2026年09月09日 星期三
那通再也接不到的电话
刘德宏

    今年教师节前,那个号码没有让我的手机铃声响起。

    那本是一个肯定会响起的电话。打电话的人是我的大学老师郑蓉芳。1959年北京师范大学毕业,家乡在浙江宁波的她主动请缨去了边疆,在黑龙江省佳木斯师范专科学校中文系一干就是几十年,教的是“语文教材教法”“师范生如何当老师”。她还主编过国家统编教材《中学语文教材教法》,是那一代师范生的案头书。今年4月,她在辽宁大连逝世,享年91岁。

    每年教师节,我都会接到她的电话,第一句话总是:“你是刘德宏吗?明天就是教师节了,我提前祝你节日快乐!”她将“快乐”二字拉长了声音、提高了语调。

    起初我有点不习惯。师生的辈分在这儿,本该是我主动问候才对,她反倒先拨来电话。这样的电话一打就是许多年,我才慢慢听懂她话里的两层意思。

    一层意思是她把我当弟子挂念。

    郑老师带我们练讲课的方式很特别:让男同学到女同学寝室讲导语,女同学则到男同学寝室表演结束语,既逼着大家练专业基本功,还顺带改善了双方寝室的卫生环境。

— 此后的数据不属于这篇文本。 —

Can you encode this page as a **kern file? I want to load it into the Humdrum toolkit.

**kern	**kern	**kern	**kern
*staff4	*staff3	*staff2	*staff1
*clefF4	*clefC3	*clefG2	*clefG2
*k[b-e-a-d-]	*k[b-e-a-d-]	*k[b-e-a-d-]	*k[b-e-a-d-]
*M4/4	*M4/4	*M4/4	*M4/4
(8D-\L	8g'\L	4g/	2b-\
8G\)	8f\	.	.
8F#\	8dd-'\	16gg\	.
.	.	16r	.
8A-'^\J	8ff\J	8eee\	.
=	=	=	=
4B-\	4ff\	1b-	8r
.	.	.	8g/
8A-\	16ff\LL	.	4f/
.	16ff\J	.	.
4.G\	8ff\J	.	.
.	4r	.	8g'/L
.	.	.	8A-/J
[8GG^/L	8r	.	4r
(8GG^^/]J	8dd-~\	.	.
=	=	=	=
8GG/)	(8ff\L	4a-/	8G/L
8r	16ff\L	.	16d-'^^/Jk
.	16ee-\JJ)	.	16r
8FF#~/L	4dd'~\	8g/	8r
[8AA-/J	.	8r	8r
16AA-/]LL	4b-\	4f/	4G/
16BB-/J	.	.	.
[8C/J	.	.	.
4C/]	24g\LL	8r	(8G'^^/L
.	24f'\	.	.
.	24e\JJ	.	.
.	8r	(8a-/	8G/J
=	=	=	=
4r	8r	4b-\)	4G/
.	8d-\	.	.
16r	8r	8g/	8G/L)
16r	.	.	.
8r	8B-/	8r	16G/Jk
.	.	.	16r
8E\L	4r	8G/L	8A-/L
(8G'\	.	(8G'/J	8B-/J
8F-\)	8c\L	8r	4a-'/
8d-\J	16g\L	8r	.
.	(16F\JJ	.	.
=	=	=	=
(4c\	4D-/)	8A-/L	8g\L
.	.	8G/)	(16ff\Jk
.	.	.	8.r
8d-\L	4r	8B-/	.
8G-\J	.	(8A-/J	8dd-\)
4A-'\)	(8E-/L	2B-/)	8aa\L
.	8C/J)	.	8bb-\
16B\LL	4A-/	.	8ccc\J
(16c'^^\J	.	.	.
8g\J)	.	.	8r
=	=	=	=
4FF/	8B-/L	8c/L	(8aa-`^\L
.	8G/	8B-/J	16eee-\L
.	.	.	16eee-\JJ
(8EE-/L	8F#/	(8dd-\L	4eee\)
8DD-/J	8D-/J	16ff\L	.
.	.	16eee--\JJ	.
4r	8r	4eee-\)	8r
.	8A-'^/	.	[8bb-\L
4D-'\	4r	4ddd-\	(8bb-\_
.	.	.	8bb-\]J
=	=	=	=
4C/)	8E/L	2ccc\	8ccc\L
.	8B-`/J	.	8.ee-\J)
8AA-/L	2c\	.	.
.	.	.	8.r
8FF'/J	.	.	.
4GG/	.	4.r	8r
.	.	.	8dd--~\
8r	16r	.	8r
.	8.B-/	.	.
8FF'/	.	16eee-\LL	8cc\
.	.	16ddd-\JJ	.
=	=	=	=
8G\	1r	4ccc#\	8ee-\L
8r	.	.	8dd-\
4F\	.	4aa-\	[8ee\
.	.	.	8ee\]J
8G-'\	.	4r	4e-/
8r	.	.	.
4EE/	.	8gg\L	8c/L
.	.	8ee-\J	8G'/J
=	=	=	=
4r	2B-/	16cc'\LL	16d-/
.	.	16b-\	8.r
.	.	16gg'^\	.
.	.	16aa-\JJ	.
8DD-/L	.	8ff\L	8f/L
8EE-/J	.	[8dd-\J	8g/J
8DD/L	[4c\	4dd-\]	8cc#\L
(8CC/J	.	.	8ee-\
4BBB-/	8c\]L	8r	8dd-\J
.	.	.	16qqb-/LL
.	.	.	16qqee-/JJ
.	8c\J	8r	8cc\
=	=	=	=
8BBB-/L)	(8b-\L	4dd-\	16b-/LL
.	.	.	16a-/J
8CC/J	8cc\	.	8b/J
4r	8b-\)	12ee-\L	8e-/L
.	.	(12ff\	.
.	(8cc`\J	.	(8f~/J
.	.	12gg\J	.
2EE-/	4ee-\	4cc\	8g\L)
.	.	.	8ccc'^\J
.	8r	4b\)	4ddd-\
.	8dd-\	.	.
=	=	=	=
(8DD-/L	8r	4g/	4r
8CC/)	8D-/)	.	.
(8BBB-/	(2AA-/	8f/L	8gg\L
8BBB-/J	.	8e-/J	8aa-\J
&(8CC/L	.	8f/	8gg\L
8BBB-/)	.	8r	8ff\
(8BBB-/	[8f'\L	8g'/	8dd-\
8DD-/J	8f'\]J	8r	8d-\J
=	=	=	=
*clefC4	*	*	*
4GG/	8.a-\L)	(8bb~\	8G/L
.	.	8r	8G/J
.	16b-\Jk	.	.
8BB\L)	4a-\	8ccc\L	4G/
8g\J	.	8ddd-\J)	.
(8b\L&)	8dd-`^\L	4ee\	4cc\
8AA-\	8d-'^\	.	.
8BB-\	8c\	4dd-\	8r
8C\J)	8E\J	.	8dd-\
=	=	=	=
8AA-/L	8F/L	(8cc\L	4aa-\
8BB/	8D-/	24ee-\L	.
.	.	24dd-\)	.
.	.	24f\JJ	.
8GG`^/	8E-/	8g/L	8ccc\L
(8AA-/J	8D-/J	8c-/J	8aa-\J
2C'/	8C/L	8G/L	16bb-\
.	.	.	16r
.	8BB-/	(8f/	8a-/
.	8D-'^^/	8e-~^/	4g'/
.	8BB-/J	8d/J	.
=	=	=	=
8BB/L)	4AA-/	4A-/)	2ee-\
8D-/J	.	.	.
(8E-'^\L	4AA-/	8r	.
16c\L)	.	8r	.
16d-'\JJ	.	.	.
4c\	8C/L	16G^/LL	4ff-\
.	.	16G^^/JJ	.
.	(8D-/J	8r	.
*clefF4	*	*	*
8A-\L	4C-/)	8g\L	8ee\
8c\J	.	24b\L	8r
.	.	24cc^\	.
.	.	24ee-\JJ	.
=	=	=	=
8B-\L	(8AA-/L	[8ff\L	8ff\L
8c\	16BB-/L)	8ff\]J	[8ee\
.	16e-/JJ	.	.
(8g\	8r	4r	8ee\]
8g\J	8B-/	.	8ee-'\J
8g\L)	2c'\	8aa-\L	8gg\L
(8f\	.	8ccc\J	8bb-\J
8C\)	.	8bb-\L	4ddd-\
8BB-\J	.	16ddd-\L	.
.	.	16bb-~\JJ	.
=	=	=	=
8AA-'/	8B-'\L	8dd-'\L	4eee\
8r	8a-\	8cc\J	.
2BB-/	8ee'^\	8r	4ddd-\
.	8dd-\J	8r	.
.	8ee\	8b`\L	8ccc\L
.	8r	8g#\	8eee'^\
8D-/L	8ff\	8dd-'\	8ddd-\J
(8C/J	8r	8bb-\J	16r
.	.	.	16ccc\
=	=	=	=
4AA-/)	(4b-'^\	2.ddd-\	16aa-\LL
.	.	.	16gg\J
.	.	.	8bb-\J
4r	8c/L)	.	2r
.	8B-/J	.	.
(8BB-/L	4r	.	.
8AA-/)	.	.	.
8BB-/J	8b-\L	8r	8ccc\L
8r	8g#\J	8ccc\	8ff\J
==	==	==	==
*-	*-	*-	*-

试讲不排出场顺序,谁准备好了谁上台。

    郑老师对学生的好,是具体到每个人的:一个同学上课爱睡觉,她课前找他谈话,课间提问他,回答不管对错一律表扬——“他今天没睡觉,这是个进步”。

    毕业前找工作,得知我试讲准备的是孙犁的《荷花淀》,她给我找来许多资料:“这是我找的教案和有关这篇课文的杂志,你拿去做参考。”声音轻轻地,一字一顿,像在交付一份嘱托。凭着这份鼓励,我试讲一举过关,成为一名高中语文教师。

    另一层意思,我现在才敢说。

    郑老师曾做过脑瘤手术,一侧听力受损,思维虽清晰,但偶有忘事。晚年,她与关心的学生定期通电话,以他们的进步为骄傲。她曾对我说:“我最爱听孩子、学生的好消息,比吃药都好,多听好消息对我来说是治病啊。”随着年事渐高,曾经的同事、学生的面孔在郑老师的脑子里一点点模糊,但教师节是她人生底色最浓的一天。她打给我的电话,是寻求心理的慰藉,同时也是在与“忘记”赛跑。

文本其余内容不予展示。